This study will examine the character of Bird and the point of view of the narrative in Kenzaburo Oe's novel A Personal Matter. Specifically, the study will explore the legitimacy or believability of the transformation of Bird from a self-centered and frightened man to one who is determined to be take his place in conventional society and to be responsible to his wife and handicapped child. There are certainly descriptions and scenes in the book which highlight the horrors in life, but the book overall has a thoroughly comic point of view. This comic perspective informs us that the transformation of the protagonist should perhaps not be taken with complete seriousness.

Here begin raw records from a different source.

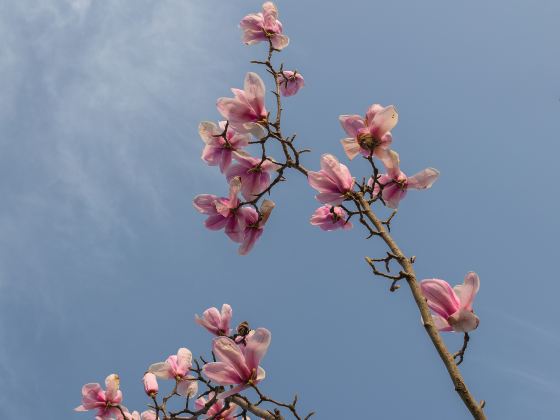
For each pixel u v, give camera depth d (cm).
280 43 512
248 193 427
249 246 434
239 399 425
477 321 299
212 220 433
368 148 380
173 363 502
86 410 523
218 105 404
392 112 374
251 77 402
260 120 404
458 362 295
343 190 377
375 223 361
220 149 437
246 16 515
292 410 335
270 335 331
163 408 469
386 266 346
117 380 531
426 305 307
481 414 269
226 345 334
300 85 560
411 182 401
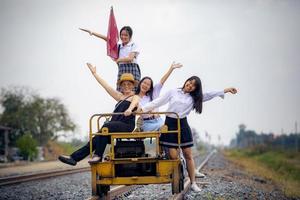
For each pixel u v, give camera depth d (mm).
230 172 24547
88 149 9305
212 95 9711
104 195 10062
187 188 12156
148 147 10445
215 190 13031
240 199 11664
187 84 9453
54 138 63875
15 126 60938
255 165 38531
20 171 25312
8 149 47094
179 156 9086
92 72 9812
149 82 9883
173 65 10219
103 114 9016
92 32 10688
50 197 12523
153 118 9969
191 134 9695
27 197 12625
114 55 10484
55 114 63344
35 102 62719
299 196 14500
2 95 62625
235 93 9789
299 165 36625
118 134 8820
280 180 21781
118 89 10359
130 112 8945
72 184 16391
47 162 41344
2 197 12586
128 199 11391
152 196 11922
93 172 8984
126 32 10344
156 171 8977
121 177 8938
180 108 9398
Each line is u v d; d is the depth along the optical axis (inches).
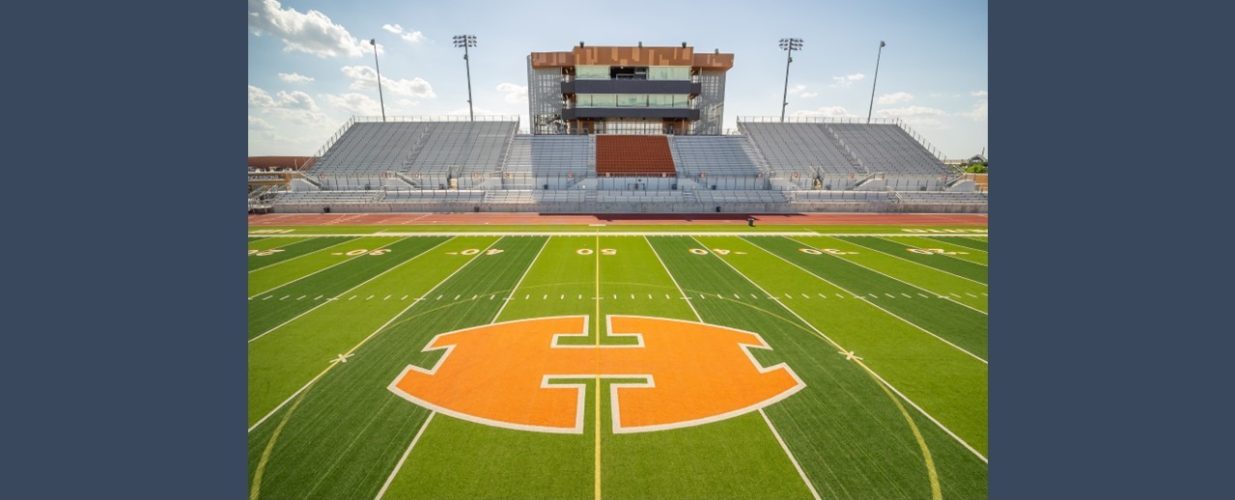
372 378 341.4
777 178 1712.6
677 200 1542.8
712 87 2124.8
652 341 414.6
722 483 232.8
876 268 698.8
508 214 1417.3
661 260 749.3
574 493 225.5
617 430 277.1
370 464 246.1
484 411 298.0
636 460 249.9
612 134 1962.4
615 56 1879.9
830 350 395.5
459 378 343.0
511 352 389.7
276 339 414.6
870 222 1268.5
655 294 557.6
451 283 603.2
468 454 254.5
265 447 259.1
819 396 318.0
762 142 1899.6
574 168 1731.1
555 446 261.6
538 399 313.1
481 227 1136.8
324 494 224.7
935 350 397.1
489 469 242.4
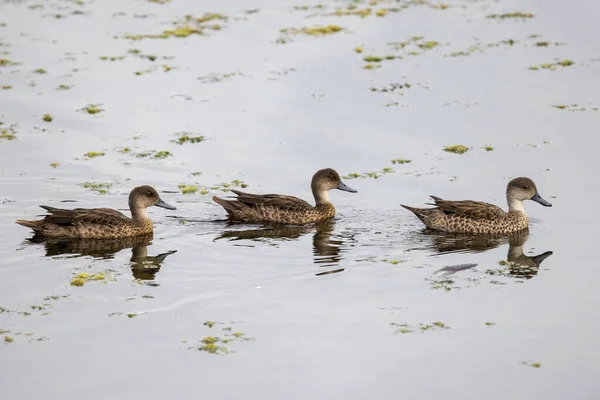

In part, Oe is exploring in this book what it means to be Japanese (or simply human) in the wake of World War II, a time when conventional definitions of reality had crumbled. Bird represents the postwar Japanese generation which had to forge its identity out of the ashes. Oe and Bird are trying to find what it means to be a human being in a world in which madness and inhumanity seem to reign. The book portrays the choices available in the novel's simplified world: the conventional life of husband, father, and provider, or the unconventional life of sexual experimentation, drunkenness, irresponsibility, and following one's dreams no matter how far-fetched. In sending Bird on his comic trip through the nightmare of postwar Japanese society, Oe is able to both critique that society and to provide a "happy" ending. The question is whether the choice Bird makes, which creates that happy ending, is believable in the context of Bird's character. Also in question is whether Oe truly intends the ending to be taken seriously as a warning against the profligate life and a celebration of the conventional life. Oe may certainly be saying that Bird makes the proper, sane, responsible choice in returning to his wife and baby, but considering the truly horrible portrait of socie...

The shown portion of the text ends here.